There is a line containing "が先月の約半減に!!原因は？その中でも" in the entries below. Repeat that line and every line after it exactly, and nothing more.

Stored data entries
====
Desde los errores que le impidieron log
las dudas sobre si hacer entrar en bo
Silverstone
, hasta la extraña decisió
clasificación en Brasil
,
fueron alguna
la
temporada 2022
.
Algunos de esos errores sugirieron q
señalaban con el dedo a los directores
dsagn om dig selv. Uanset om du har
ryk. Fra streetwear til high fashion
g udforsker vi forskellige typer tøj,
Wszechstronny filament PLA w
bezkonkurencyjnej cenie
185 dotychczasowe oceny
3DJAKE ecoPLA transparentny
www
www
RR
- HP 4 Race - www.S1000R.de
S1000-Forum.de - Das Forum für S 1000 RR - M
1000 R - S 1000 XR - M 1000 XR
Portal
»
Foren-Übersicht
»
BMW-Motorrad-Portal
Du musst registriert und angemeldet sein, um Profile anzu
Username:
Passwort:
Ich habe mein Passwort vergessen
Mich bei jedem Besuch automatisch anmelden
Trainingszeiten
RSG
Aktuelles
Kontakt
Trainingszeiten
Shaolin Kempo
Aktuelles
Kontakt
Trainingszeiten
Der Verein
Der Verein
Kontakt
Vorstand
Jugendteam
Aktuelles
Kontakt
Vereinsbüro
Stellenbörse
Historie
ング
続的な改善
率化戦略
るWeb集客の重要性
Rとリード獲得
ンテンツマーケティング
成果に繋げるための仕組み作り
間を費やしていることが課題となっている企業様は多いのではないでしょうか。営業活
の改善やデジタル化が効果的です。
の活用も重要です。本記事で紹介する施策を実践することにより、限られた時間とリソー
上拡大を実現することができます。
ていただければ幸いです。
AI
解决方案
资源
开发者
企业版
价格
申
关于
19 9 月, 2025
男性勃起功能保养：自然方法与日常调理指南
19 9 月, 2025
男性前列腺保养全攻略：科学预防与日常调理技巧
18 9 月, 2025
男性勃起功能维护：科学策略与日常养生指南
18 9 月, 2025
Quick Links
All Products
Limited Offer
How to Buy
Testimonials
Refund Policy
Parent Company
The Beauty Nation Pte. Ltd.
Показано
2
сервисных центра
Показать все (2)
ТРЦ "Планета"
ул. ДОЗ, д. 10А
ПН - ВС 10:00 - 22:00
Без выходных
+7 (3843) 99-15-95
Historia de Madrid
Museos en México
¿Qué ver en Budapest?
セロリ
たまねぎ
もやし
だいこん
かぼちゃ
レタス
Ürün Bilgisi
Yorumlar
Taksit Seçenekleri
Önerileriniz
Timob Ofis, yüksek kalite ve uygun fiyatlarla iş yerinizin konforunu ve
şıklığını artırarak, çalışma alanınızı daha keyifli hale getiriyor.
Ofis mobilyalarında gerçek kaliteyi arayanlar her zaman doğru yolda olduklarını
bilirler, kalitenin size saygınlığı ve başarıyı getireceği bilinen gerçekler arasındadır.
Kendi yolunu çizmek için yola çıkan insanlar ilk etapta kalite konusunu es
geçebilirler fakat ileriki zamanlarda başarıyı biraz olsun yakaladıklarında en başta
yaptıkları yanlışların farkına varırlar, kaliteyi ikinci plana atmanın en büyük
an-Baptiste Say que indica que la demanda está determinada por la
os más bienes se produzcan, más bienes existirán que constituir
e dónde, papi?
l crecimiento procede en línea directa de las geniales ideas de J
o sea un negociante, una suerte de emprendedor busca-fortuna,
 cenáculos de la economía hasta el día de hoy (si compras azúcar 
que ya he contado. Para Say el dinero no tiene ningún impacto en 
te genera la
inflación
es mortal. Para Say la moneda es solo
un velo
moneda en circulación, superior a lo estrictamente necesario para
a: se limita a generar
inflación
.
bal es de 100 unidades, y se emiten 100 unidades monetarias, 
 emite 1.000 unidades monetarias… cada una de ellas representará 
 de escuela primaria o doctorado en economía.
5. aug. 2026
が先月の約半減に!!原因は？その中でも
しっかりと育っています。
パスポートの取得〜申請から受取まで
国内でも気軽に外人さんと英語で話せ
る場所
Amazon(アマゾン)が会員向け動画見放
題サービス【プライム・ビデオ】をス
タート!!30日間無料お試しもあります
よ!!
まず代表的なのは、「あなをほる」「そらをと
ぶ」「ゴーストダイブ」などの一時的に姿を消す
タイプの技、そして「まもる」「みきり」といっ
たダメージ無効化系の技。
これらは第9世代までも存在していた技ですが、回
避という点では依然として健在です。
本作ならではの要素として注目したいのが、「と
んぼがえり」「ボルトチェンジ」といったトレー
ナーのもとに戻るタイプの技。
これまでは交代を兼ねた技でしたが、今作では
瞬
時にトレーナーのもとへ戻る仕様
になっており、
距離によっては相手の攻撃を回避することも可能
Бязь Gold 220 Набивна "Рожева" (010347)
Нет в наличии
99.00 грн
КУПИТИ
====
ANSWER TO THE PROBLEM:
が先月の約半減に!!原因は？その中でも
しっかりと育っています。
パスポートの取得〜申請から受取まで
国内でも気軽に外人さんと英語で話せ
る場所
Amazon(アマゾン)が会員向け動画見放
題サービス【プライム・ビデオ】をス
タート!!30日間無料お試しもあります
よ!!
まず代表的なのは、「あなをほる」「そらをと
ぶ」「ゴーストダイブ」などの一時的に姿を消す
タイプの技、そして「まもる」「みきり」といっ
たダメージ無効化系の技。
これらは第9世代までも存在していた技ですが、回
避という点では依然として健在です。
本作ならではの要素として注目したいのが、「と
んぼがえり」「ボルトチェンジ」といったトレー
ナーのもとに戻るタイプの技。
これまでは交代を兼ねた技でしたが、今作では
瞬
時にトレーナーのもとへ戻る仕様
になっており、
距離によっては相手の攻撃を回避することも可能
Бязь Gold 220 Набивна "Рожева" (010347)
Нет в наличии
99.00 грн
КУПИТИ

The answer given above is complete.